La crisi infinita in Medio Oriente, il conflitto che si allarga ogni giorno dall’ottobre scorso in avanti, da Israele alla Striscia di Gaza, al Libano, si riflette ancora sul Mar Rosso, che sembra non avere più pace e di conseguenza anche sulle merci che trasportano molti spedizionieri bergamaschi, penalizzati, prima dagli attacchi dei ribelli Houthi e ora dai riflessi di una guerra sanguinosa dagli esiti sempre più incerti.
La tensione continua ad essere altissima, coinvolgendo importatori ed esportatori della logistica che temono che un’escalation tra Israele e Iran metta in ginocchio definitivamente la rotta che collega Asia ed Europa, passando per il Canale di Suez.

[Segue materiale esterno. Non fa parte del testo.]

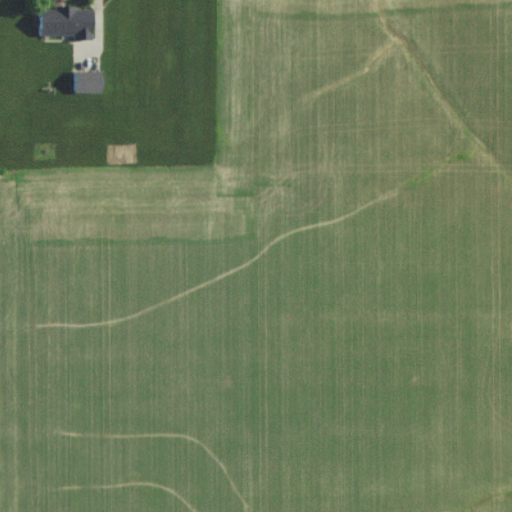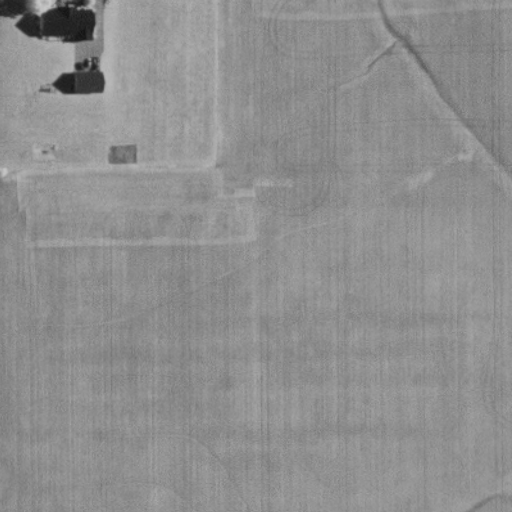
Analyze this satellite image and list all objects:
building: (58, 27)
building: (79, 91)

Marcello Saponaro, neo presidente di di Asco Bergamo, l’associazione degli spedizionieri e dei corrieri orobici, è molto preoccupato: «La crisi del Mar Rosso continua ad essere un grande intralcio al commercio internazionale e danneggia in particolare l’Europa e e in Italia le province più votate all’export, come Bergamo». Per Saponaro, «non c’è solo la questione dell’aumento dei costi, che pure ci sono stati, e salati. L’aspetto più grave sono i tempi della navigazione aumentati enormemente (circa 20-25 giorni in più) per la circumnavigazione dell’Africa. Ad oggi infatti, la stragrande maggioranza delle compagnie conferma la volontà di non attraversare il Canale di Suez. E così in media si arriva, per esempio in Cina, da sempre una delle mete commerciali più battute, con almeno 60 giorni di navigazione».

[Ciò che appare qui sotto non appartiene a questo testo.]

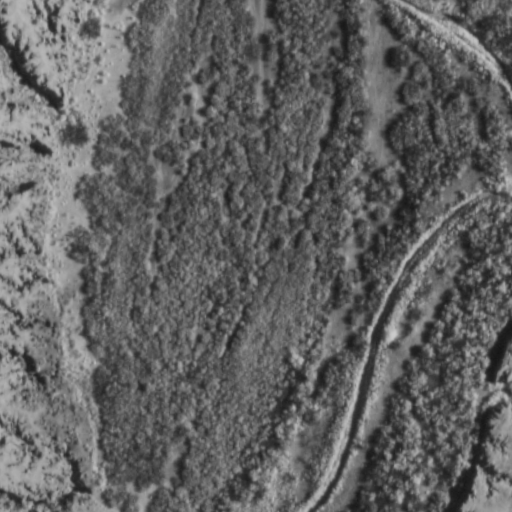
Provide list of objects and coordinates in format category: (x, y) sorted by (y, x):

Ma oltre al conflitto mediorientale, restano intatti i rischi legati alla presenza nell’area dei ribelli yemeniti. «Rischi concreti - spiega l’esperto Giuseppe Arnoldi, ex Chairman di Global Logistics Alliance e ISS South Africa, originario di Bergamo ma che da 40 anni vive a Città del Capo -: nei mesi scorsi ci sono stati carichi sequestrati, navi ferme, personale ferito o ucciso». Anche Arnoldi spiega come i grandi trasportatori abbiano deciso il cambio di rotta: non più risalire il Mar Rosso e entrare nel Mediterraneo da Suez, ma circumnavigare l’Africa e arrivare nei porti europei dell’Atlantico».
«Riassestamento della logistica»
Secondo Arnoldi, «si tratta di un riassesto delle catene globali della logistica e del commercio: vengono intaccati significativamente i porti arabi del Mar Rosso ed europei del Mediterraneo, compresi quelli di Genova, Livorno e Gioia Tauro. A guadagnarci sono - benché solo marginalmente - alcuni porti europei che si affacciano sull’Oceano Atlantico, specie in Europa del Nord, come Le Havre, Rotterdam, Amburgo e Brema.
La verità, però, è che dal blocco del Mar Rosso ci perdono più o meno tutti. «La rotta Cina-Ue - spiega Arnoldi -, ora ha tempistiche quasi doppie, mentre quella tra Eurozona e India è più che raddoppiata in termini temporali. Le aziende devono impegnare più navi e spendere di più per carburante e personale. E chi paga alla fine? I consumatori, ovviamente».
Per quanto riguarda le merci, «i beni più colpiti sono quelli che partono dall’Asia e arrivano in Europa, soprattutto per una questione di volumi: in Europa si importa tanto e si esporta nettamente meno. Perciò i rincari si vedono su ciò che arriva da Cina, India, Giappone, Corea del Sud, Indonesia. «Tante compagnie hanno tolto navi dalle tratte meno redditizie - quelle che collegano Asia e Africa - per ricollocarle sulle rotte più vantaggiose, come quelle tra Cina ed Europa».
Scali minori tagliati
Infine, per ridurre i tempi di percorrenza, sono stati tagliati tanti scali minori: prima un tragitto-tipo dall’Estremo Oriente prevedeva di partire da Tokyo, fermarsi a Yokohama, spostarsi in Corea quindi in Cina e toccare porti come Shanghai, Hong Kong e poi arrivare a Singapore e ripartire alla volta dell’Arabia, del Mediterraneo e, infine Nord Europa. «Ora molti porti intermedi asiatici ed europei vengono depennati, il che significa meno prodotti disponibili nei mercati d’arrivo (tra cui quello italiano), a un costo più alto», conclude Arnoldi.